Thrombolytic therapy and intracranial hemorrhage Joseph S. Alpert, MD

It is not surprising that major and minor bleeding are the most common adverse events accompanying thrombolytic therapy for acute myocardial infarction. This problem was recognized in the very earliest clinical trials with thrombolytic agents and is apparently more common in patients who receive tissue plasminogen activator (tPA) and related compounds as compared with streptokinase. The most dreaded bleeding complication of thrombolytic therapy is intracranial hemorrhage, a complication associated with major disability as well as markedly increased mortality. Clinicians and investigators working in acute coronary care have tried for years to minimize this feared complication, but with only minimal success. Indeed, most series continue to report that approximately 1% of patients treated with tPA or one of its engineered relatives, such as reteplase, develop intracranial hemorrhage.
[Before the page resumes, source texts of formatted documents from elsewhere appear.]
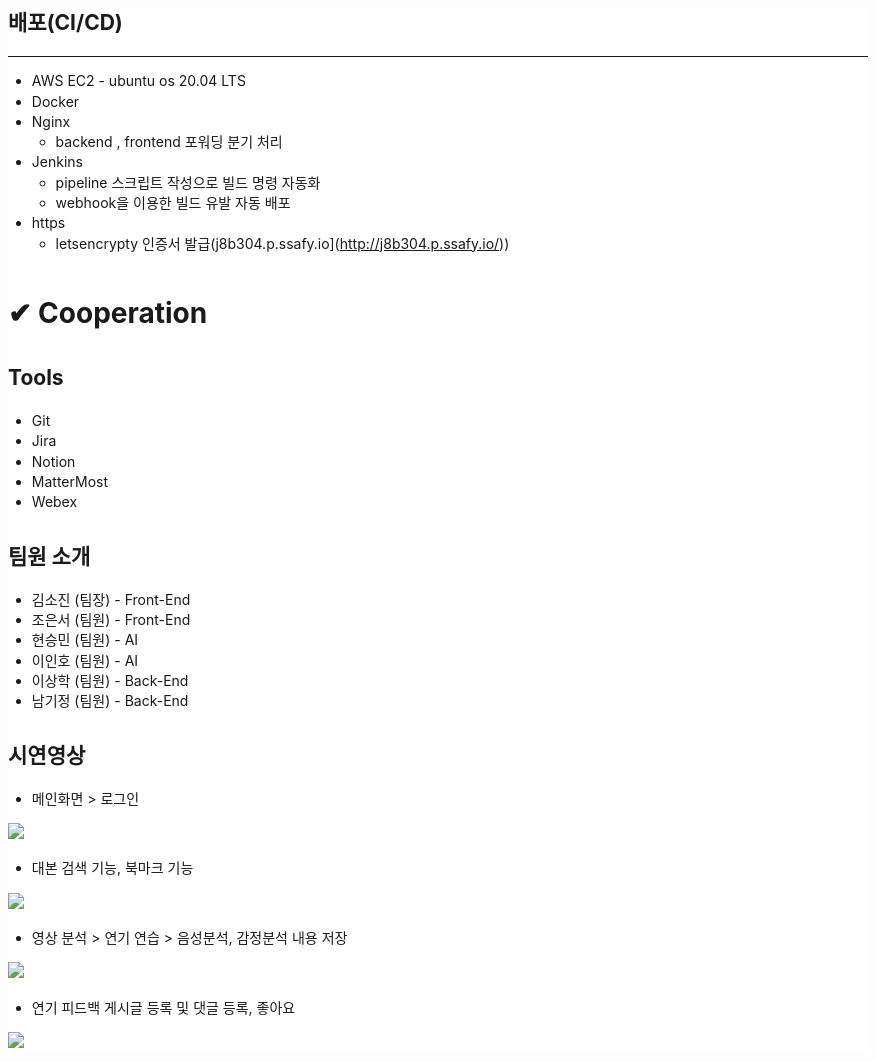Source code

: 


## 배포(CI/CD)

---

- AWS EC2 - ubuntu os 20.04 LTS
- Docker
- Nginx
    - backend , frontend 포워딩 분기 처리
- Jenkins
    - pipeline 스크립트 작성으로 빌드 명령 자동화
    - webhook을 이용한 빌드 유발 자동 배포
- https
    - letsencrypty 인증서 발급(j8b304.p.ssafy.io](http://j8b304.p.ssafy.io/))

# ✔ **Cooperation**


## Tools

- Git
- Jira
- Notion
- MatterMost
- Webex

## 팀원 소개

- 김소진 (팀장) - Front-End
- 조은서 (팀원) - Front-End
- 현승민 (팀원) - AI
- 이인호 (팀원) - AI
- 이상학 (팀원) - Back-End
- 남기정 (팀원) - Back-End
    
## 시연영상
- 메인화면 > 로그인    
<img width="100%" src="https://github.com/tail-s/persona/blob/main/gif/KakaoTalk_20230507_223428743.gif"/>   

- 대본 검색 기능, 북마크 기능    
<img width="100%" src="https://github.com/tail-s/persona/blob/main/gif/KakaoTalk_20230507_224911513.gif"/>    

- 영상 분석 > 연기 연습 > 음성분석, 감정분석 내용 저장    
<img width="100%" src="https://github.com/tail-s/persona/blob/main/gif/KakaoTalk_20230507_223155367.gif"/>    

- 연기 피드백 게시글 등록 및 댓글 등록, 좋아요    
<img width="100%" src="https://github.com/tail-s/persona/blob/main/gif/KakaoTalk_20230507_224434678.gif"/>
In the article by Savonitto and colleagues (page 39), they report on factors that increase the risk of intracranial hemorrhage in patients treated with reteplase.1 These investigators noted that increasing age was the single statistically significant predictor of intracranial hemorrhage following reteplase therapy. Other investigators have noted that increased systolic blood pressure(> 150 to 160 mm Hg) and low body weight are also associated with an increased risk of intracranial hemorrhage following thrombolytic therapy. The study by Savonitto and colleagues also noted that the incidence of intracranial hemorrhage was the same when half-dose reteplase was combined with the IIb/IIIa glycoprotein platelet blocker abciximab as compared with full-dose reteplase.

Moscucci and colleagues also studied predictive factors for major bleeding in more than 24,000 patients admitted with acute coronary syndrome to hospitals throughout the world.2 Factors associated with major bleeding included advanced age, female sex, and a previous

history of bleeding and renal insufficiency. Bleeding was associated with an increased risk of dying during the index hospitalization for the acute coronary syndrome. In another study, Van de Werf and colleagues noted that the highly fibrin-specific agent tenecteplase was associated with less noncerebral bleeding compared with recombinant tissue plasminogen activator, although there was no difference in the incidenceof cerebral bleeding with these two agents.3

The take-home message for me from the Savonitto study, as well as the others cited above, is that cerebral hemorrhage continues to be a significant problem associated with thrombolytic therapy for acute ST-segment elevation myocardial infarction. The elderly woman of low body weight is at particular risk for this complication. Doses of thrombolytic agents should be weight adjusted in this elderly population. Furthermore, arterial systolic blood pressure should be controlled before administering one of these agents. In the presence of any of the above-mentioned risk factors, an invasive approach to reperfusion makes good clinical sense.